(INFORMATION SUPPLIED)
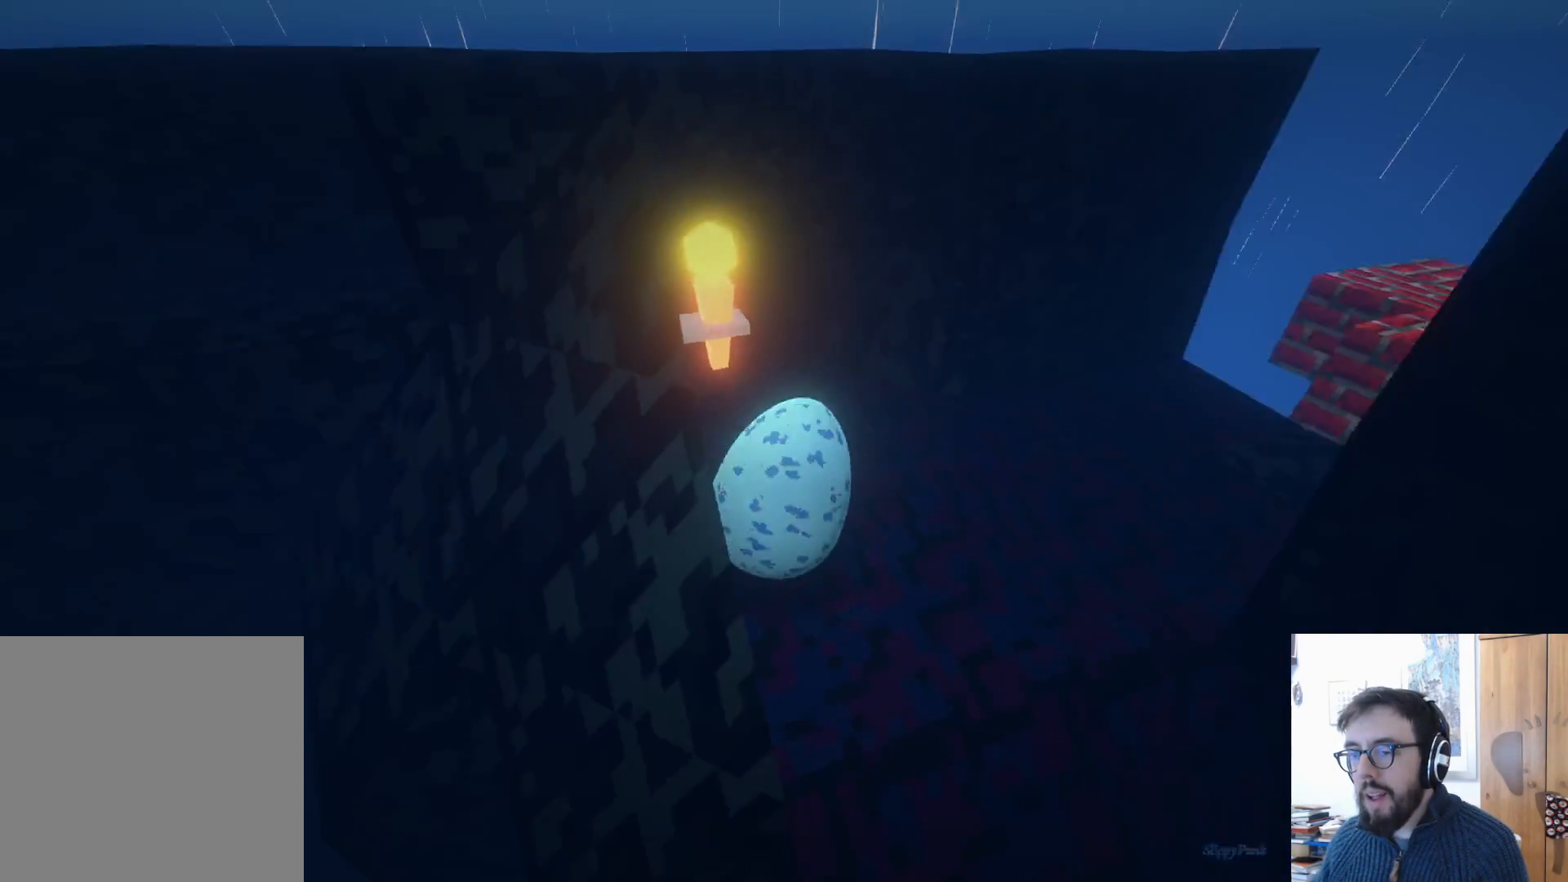
{"buttons": [], "left_stick": "down", "right_stick": "right", "events": [[83, "left_stick", "up-left"], [133, "left_stick", "left"], [317, "left_stick", "down-left"], [417, "left_stick", "down"]]}
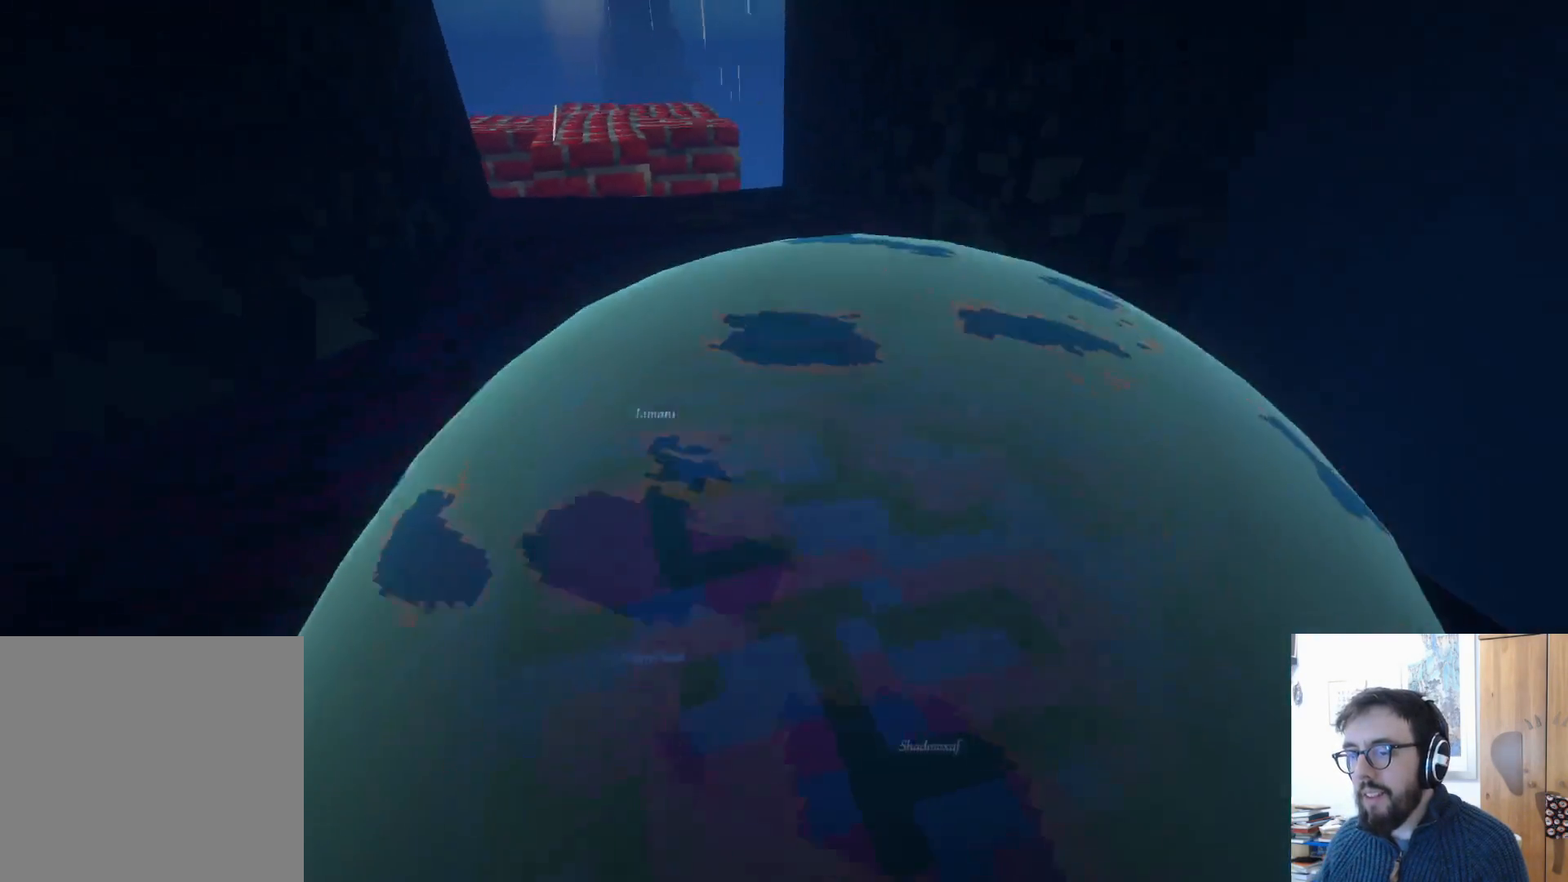
{"buttons": [], "left_stick": "down-right", "right_stick": "left", "events": [[133, "right_stick", "center"], [200, "left_stick", "down-right"], [383, "right_stick", "left"]]}
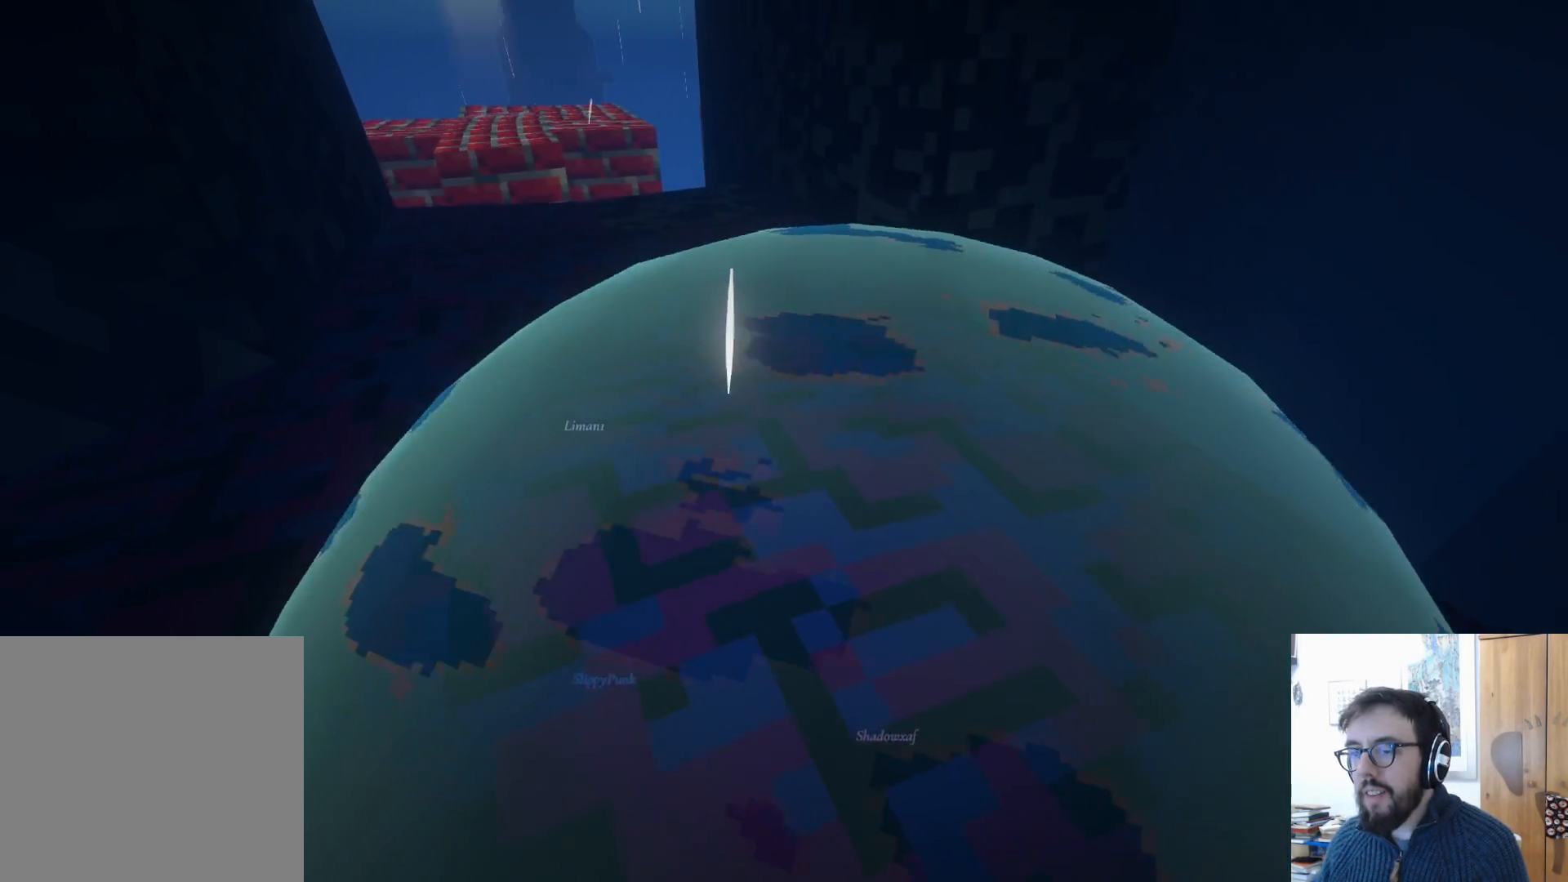
{"buttons": [], "left_stick": "up-left", "right_stick": "center", "events": [[167, "left_stick", "down-left"], [350, "left_stick", "up-left"], [467, "right_stick", "center"]]}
(End INFORMATION SUPPLIED)
Each line above that contains "center" counts once; report the resulting number and nothing else.

2